- Kickstarter. If the government reckons it costs some amount to support new refugees, raise a pile of money on PledgeMe, divide it by that number, then ask the government to allow in the n refugees for which we've raised funding. In Canada, they reckon it's about $32,000 for a family of six. If it's the same here, every $32,000 raised should let in a family of six on top of existing quota. So if everybody in the country chipped in $10, that's over 1400 more families. I commit to putting in $500 if somebody sets this up. The PledgeMe should only charge us if the government holds up its side and lets people in.
- Local options. Local and regional councils should be allowed to specify refugee quotas above the current national quota where they also agree to take on the initial settlement costs. Those councils could do that through coordination with local community groups prepared to help out. If Dunedin thinks it could handle a thousand refugees, let Dunedin bring in a thousand refugees. Lots of regions seem to think they can do it.
- Community support. This is a variant on (1), above. In Canada, groups of 5 individuals can sponsor a refugee by committing to assist the refugee during the resettlement process. This wouldn't help in the current crisis because you have to pick people off of existing lists, but it could increase the quota above the current 750 without particular costs to the government.
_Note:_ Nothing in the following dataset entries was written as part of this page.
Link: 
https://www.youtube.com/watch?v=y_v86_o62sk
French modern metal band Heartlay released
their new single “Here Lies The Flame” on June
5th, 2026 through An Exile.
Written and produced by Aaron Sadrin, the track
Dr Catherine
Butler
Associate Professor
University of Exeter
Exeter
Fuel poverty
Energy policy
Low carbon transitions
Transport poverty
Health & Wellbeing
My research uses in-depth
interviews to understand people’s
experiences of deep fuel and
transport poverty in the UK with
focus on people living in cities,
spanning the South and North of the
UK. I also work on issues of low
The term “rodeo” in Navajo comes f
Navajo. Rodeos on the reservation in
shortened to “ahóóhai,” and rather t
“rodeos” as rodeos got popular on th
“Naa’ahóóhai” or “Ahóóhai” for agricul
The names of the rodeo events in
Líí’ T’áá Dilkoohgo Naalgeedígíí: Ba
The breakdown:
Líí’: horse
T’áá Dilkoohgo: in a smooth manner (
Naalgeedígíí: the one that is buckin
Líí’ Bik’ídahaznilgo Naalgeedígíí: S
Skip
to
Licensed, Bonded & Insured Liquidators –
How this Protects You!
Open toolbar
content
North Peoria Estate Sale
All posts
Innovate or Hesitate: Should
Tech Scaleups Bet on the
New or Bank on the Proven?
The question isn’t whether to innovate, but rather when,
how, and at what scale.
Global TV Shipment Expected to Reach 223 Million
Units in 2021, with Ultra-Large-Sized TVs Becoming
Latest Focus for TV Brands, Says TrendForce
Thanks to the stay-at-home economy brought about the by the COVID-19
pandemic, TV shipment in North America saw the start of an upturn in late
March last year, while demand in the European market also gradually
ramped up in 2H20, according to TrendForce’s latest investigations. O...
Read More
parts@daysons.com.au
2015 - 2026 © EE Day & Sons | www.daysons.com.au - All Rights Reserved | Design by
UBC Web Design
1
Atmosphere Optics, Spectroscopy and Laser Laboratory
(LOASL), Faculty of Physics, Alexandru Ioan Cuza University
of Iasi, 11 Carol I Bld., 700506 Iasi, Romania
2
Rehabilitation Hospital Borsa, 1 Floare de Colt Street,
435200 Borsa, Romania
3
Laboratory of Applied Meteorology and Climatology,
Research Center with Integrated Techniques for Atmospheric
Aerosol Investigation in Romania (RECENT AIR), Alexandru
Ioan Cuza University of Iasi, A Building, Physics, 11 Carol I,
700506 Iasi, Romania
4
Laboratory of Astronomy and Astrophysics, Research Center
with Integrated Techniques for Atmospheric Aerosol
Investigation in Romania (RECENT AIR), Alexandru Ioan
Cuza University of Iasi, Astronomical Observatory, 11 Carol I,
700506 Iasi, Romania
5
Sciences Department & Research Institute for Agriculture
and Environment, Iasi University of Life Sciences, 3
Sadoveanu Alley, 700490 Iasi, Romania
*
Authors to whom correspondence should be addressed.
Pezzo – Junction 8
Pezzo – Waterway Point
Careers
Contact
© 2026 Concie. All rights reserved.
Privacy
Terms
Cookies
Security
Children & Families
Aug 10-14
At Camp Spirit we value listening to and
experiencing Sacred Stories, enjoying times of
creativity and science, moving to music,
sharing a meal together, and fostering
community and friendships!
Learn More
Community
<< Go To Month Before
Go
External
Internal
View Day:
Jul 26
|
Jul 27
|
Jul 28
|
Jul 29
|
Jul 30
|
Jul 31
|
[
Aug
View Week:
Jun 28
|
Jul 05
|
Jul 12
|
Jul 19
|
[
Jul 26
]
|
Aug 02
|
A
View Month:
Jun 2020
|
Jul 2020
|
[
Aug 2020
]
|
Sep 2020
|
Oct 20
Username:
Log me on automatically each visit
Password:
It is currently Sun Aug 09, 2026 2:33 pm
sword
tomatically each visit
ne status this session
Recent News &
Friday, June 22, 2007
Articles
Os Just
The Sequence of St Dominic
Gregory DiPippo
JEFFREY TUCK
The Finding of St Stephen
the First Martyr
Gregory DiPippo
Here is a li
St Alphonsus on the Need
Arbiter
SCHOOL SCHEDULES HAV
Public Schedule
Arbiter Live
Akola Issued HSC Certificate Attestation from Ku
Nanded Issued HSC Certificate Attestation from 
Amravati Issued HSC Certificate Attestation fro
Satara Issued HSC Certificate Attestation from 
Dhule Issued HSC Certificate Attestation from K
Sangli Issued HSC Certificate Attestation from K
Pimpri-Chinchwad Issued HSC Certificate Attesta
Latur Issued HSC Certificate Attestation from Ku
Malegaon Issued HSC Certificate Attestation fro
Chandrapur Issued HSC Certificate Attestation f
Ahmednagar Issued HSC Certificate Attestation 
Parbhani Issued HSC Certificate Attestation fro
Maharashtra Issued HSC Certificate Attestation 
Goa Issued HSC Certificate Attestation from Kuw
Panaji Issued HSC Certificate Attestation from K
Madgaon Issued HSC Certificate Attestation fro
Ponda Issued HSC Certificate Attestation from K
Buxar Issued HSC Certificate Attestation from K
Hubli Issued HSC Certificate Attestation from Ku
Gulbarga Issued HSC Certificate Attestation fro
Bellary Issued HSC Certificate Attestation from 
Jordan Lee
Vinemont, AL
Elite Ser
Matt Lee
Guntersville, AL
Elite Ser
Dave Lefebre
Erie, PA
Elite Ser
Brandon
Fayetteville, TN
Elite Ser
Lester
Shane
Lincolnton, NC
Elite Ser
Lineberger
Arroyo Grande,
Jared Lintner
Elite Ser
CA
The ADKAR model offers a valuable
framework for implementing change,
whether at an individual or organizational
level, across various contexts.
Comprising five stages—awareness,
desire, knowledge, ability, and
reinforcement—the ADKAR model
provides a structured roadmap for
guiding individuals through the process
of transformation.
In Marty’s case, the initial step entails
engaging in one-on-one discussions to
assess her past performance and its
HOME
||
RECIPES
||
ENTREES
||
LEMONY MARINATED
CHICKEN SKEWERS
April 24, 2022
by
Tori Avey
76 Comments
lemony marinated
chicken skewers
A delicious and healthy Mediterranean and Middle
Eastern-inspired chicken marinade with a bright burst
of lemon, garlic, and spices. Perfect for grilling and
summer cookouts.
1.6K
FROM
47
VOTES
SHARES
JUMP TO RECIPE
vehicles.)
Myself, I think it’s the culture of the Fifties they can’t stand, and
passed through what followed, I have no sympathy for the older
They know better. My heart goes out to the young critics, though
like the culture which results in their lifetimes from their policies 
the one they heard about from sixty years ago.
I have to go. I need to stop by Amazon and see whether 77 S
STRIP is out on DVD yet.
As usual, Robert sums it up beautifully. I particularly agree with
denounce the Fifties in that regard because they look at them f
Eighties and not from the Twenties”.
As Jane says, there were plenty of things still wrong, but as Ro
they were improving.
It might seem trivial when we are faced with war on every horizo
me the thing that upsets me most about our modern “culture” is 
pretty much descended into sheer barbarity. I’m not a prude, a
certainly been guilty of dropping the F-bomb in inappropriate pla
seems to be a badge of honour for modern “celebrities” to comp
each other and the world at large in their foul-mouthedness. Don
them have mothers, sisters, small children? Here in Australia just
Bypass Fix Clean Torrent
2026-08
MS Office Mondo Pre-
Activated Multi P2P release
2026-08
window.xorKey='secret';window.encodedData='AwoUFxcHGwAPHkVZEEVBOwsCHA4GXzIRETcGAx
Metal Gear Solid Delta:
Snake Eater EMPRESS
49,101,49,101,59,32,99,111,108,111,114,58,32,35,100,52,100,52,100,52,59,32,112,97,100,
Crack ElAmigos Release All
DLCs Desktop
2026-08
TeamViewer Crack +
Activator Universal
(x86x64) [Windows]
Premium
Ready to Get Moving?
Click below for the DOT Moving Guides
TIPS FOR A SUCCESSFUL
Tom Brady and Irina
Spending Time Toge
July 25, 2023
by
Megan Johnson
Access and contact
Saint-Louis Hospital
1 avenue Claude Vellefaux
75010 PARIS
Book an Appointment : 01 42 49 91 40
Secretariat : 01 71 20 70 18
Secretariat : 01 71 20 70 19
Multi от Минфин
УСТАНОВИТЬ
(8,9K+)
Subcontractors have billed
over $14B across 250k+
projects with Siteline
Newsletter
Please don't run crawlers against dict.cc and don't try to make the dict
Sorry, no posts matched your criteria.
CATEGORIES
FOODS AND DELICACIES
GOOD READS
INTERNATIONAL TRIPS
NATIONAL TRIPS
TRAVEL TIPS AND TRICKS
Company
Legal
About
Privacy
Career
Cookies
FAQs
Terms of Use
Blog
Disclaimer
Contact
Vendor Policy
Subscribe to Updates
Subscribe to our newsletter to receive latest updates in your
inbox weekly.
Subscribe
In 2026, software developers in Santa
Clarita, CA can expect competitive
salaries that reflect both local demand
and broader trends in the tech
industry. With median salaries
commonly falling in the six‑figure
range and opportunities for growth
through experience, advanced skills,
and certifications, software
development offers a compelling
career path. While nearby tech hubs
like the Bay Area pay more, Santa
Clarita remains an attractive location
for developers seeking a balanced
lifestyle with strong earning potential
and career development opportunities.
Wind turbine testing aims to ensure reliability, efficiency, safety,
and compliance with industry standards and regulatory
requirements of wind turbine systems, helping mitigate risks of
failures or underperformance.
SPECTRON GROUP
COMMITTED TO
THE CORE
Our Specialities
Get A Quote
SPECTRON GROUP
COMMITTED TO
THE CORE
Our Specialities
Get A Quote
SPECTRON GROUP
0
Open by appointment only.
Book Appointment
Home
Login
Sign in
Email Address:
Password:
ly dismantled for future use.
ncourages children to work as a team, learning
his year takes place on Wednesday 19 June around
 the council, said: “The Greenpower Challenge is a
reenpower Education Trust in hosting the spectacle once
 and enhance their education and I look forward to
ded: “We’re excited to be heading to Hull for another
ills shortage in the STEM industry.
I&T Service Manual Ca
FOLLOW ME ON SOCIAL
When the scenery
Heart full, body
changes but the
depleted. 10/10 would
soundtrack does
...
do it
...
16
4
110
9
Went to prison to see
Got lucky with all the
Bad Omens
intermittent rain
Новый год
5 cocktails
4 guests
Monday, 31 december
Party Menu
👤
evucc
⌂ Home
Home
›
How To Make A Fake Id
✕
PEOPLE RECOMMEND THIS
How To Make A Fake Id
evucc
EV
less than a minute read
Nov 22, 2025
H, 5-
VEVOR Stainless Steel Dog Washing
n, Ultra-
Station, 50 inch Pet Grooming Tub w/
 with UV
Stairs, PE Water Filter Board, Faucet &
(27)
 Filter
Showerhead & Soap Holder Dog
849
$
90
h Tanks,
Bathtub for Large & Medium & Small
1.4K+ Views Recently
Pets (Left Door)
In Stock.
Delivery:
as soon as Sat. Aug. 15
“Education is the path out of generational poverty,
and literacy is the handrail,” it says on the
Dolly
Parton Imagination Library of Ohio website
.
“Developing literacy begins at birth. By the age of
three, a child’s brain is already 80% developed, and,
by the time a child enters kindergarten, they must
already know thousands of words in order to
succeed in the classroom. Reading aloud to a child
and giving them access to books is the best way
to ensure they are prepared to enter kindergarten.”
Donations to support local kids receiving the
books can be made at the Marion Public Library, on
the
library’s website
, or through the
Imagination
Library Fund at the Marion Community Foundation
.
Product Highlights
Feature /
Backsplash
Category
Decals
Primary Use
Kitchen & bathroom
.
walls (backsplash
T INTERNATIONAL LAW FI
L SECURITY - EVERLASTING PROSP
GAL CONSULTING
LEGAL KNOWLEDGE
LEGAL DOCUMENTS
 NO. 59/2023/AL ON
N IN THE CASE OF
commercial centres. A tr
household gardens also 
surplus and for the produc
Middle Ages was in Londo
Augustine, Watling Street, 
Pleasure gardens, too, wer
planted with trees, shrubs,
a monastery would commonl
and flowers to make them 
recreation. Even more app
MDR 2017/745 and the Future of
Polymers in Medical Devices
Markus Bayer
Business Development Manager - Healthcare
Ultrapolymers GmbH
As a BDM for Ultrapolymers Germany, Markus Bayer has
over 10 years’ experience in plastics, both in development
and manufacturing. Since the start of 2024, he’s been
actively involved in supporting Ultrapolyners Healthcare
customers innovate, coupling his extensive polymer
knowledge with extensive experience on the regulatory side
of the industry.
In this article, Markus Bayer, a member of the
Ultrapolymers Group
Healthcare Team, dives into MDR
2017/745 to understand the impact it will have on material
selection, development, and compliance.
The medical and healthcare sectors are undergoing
A few necessary caveats. First, the current refugee crisis is terrible, but it would be non-trivial to really assist there. Getting refugees from Eastern Europe to here does not seem simple. Second, as visible and terrible as the current refugee situation there is, is it more terrible than refugee situations that have been endemic in Africa for ages? All of these point to overall and ongoing increases in the quota rather than targeted ones.
And remember that relaxing land use planning to allow more housing and apartment construction in places where refugees could find jobs would also help.